/---
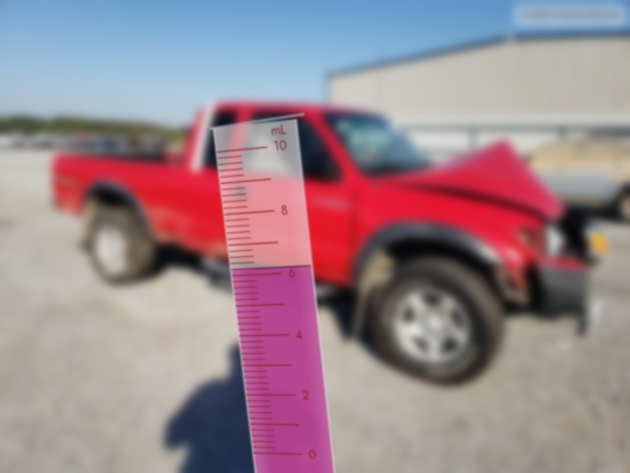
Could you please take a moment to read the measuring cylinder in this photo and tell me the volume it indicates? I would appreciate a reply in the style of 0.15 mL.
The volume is 6.2 mL
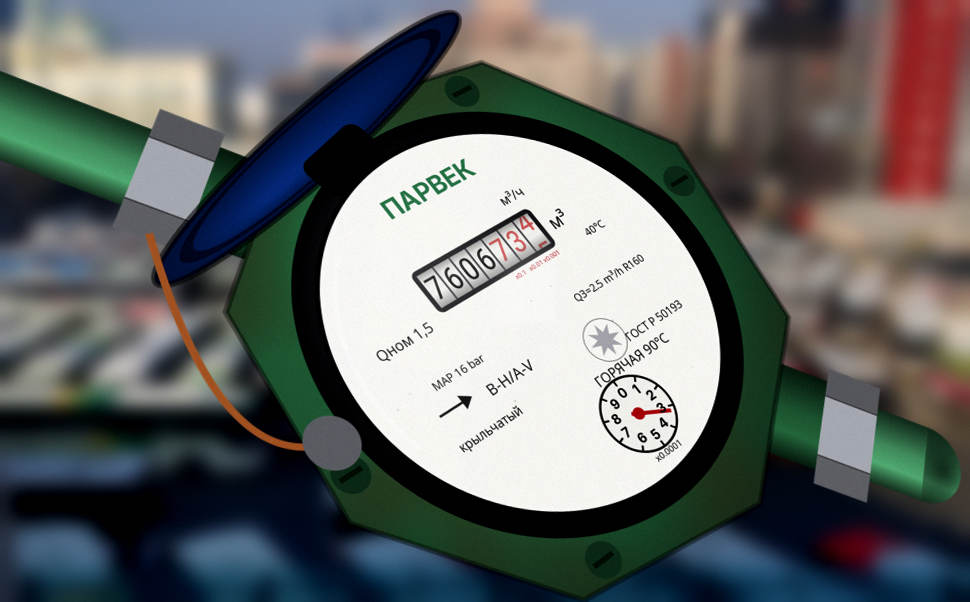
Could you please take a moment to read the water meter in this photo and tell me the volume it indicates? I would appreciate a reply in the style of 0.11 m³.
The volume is 7606.7343 m³
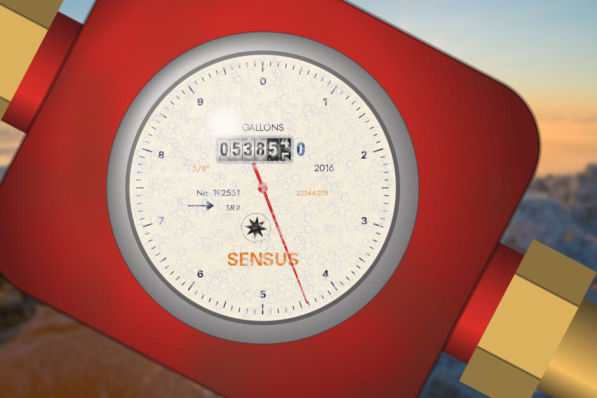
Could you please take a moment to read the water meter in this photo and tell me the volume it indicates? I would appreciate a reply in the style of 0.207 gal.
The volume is 538544.4 gal
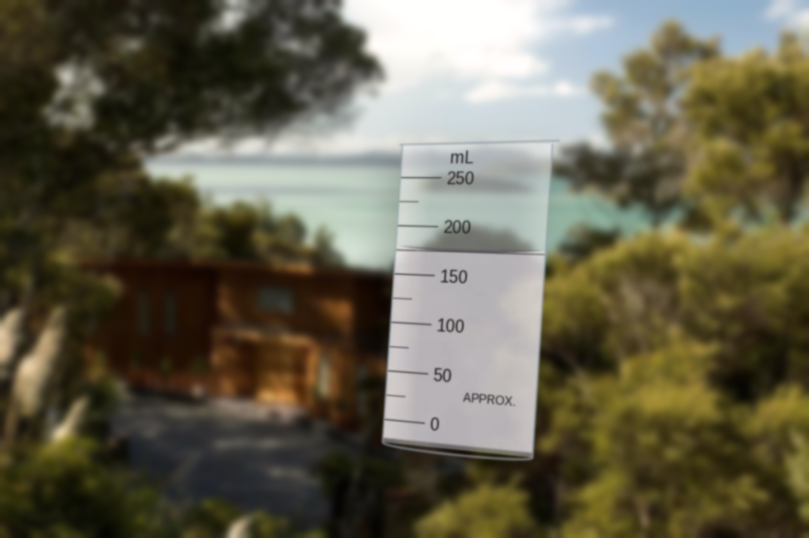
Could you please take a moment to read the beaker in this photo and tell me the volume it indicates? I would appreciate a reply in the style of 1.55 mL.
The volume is 175 mL
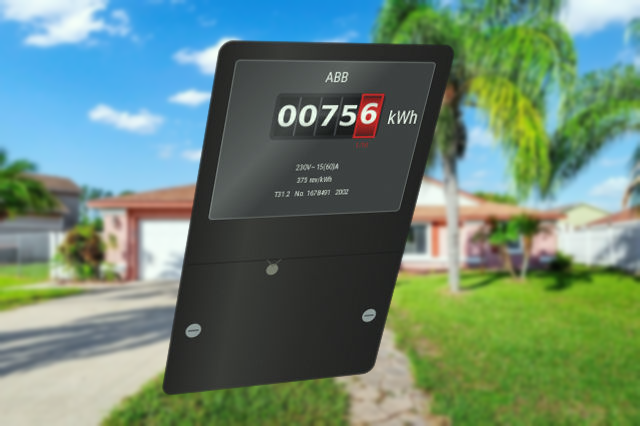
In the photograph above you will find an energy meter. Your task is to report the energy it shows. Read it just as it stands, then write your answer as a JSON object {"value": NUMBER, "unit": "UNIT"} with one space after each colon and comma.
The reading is {"value": 75.6, "unit": "kWh"}
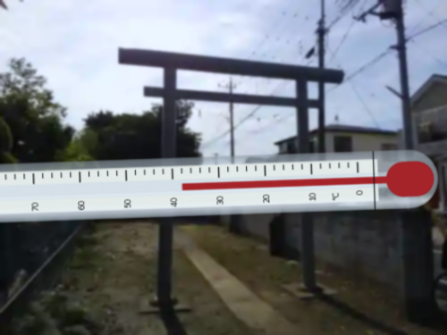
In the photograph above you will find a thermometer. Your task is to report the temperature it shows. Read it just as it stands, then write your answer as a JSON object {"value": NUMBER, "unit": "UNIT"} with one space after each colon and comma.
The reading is {"value": 38, "unit": "°C"}
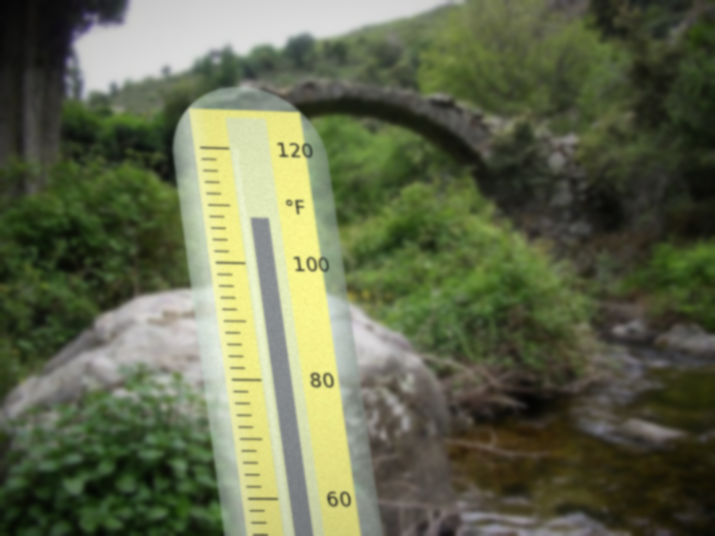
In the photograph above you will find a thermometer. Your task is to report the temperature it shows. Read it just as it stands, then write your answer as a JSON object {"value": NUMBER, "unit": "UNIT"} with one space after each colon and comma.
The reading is {"value": 108, "unit": "°F"}
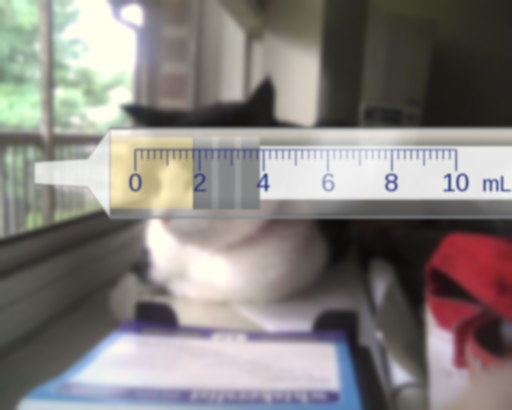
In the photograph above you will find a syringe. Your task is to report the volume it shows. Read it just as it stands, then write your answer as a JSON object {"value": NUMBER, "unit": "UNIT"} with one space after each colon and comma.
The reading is {"value": 1.8, "unit": "mL"}
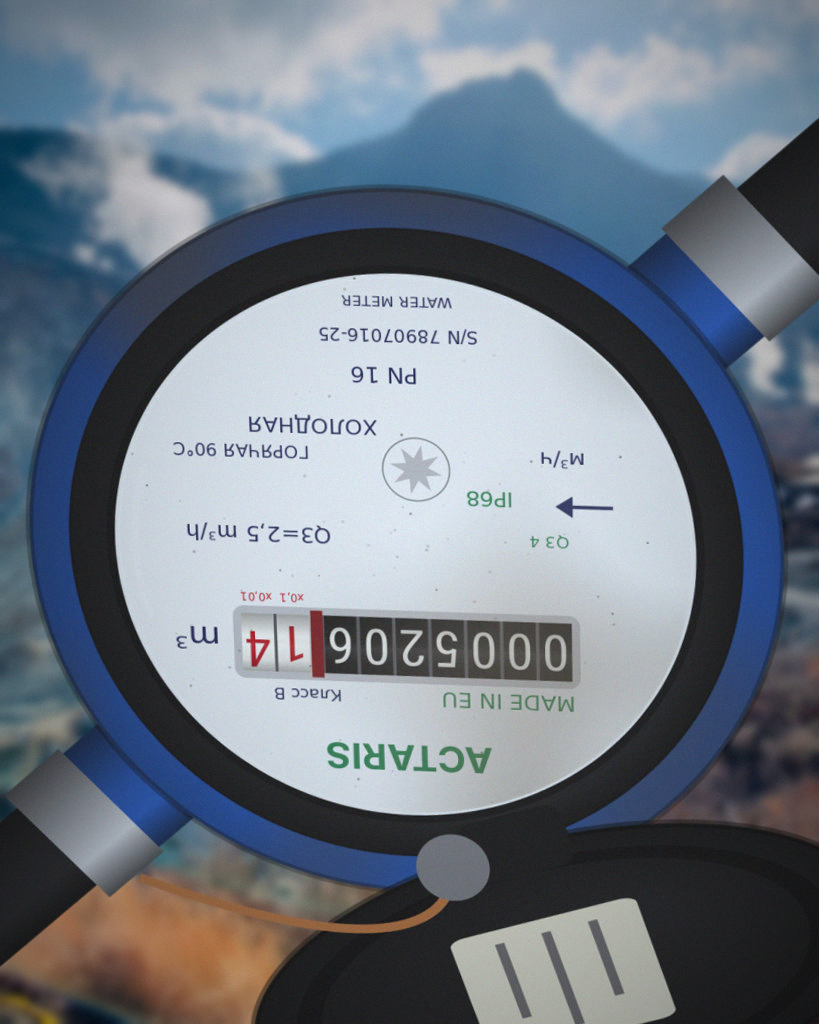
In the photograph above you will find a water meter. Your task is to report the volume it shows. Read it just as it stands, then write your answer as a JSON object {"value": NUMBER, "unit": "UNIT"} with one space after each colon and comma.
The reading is {"value": 5206.14, "unit": "m³"}
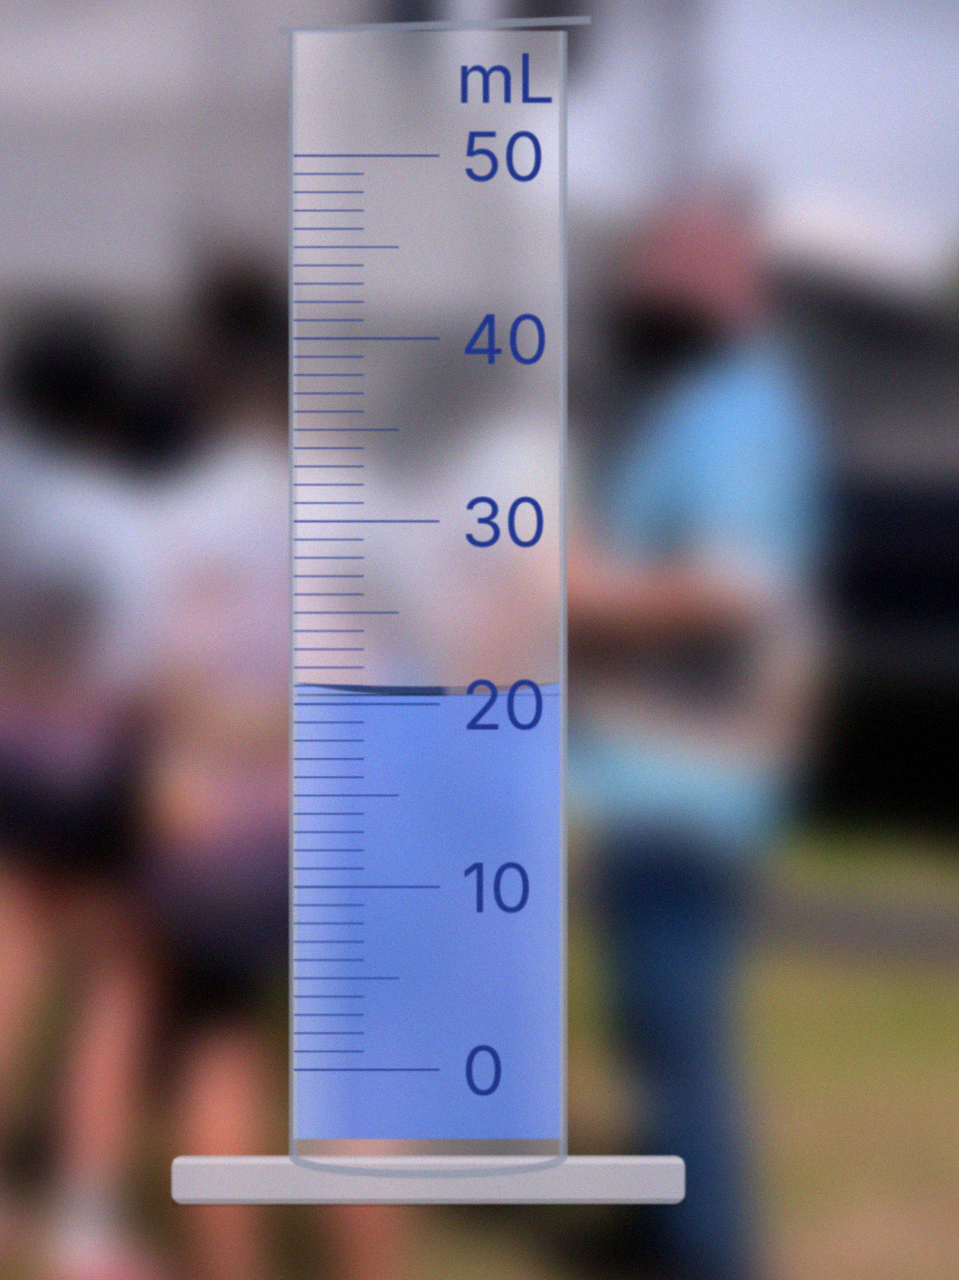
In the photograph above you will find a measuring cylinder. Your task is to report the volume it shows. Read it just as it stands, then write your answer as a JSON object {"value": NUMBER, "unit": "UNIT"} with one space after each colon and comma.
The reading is {"value": 20.5, "unit": "mL"}
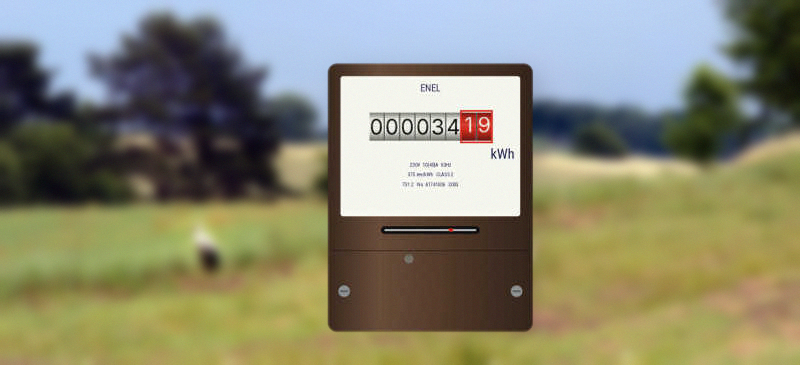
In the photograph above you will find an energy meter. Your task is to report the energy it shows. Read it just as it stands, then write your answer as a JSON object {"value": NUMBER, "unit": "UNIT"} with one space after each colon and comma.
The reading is {"value": 34.19, "unit": "kWh"}
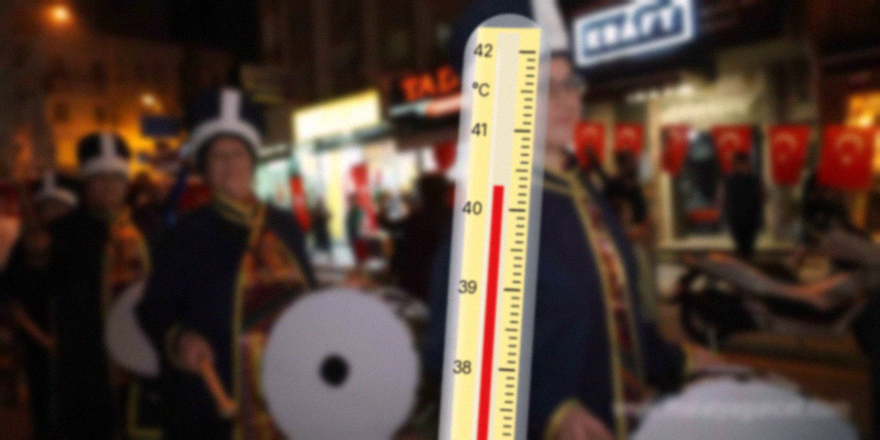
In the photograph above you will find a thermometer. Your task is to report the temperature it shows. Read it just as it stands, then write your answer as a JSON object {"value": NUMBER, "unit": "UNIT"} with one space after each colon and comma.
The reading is {"value": 40.3, "unit": "°C"}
\---
Task description -
Copy the rows above word for word, from the first one through the line containing "The volume is 175 mL", including that line. Leave out the pictures.

Solution for this problem -
Could you please take a moment to read the measuring cylinder in this photo and tell me the volume it indicates? I would appreciate a reply in the style of 0.15 mL.
The volume is 6.2 mL
Could you please take a moment to read the water meter in this photo and tell me the volume it indicates? I would appreciate a reply in the style of 0.11 m³.
The volume is 7606.7343 m³
Could you please take a moment to read the water meter in this photo and tell me the volume it indicates? I would appreciate a reply in the style of 0.207 gal.
The volume is 538544.4 gal
Could you please take a moment to read the beaker in this photo and tell me the volume it indicates? I would appreciate a reply in the style of 1.55 mL.
The volume is 175 mL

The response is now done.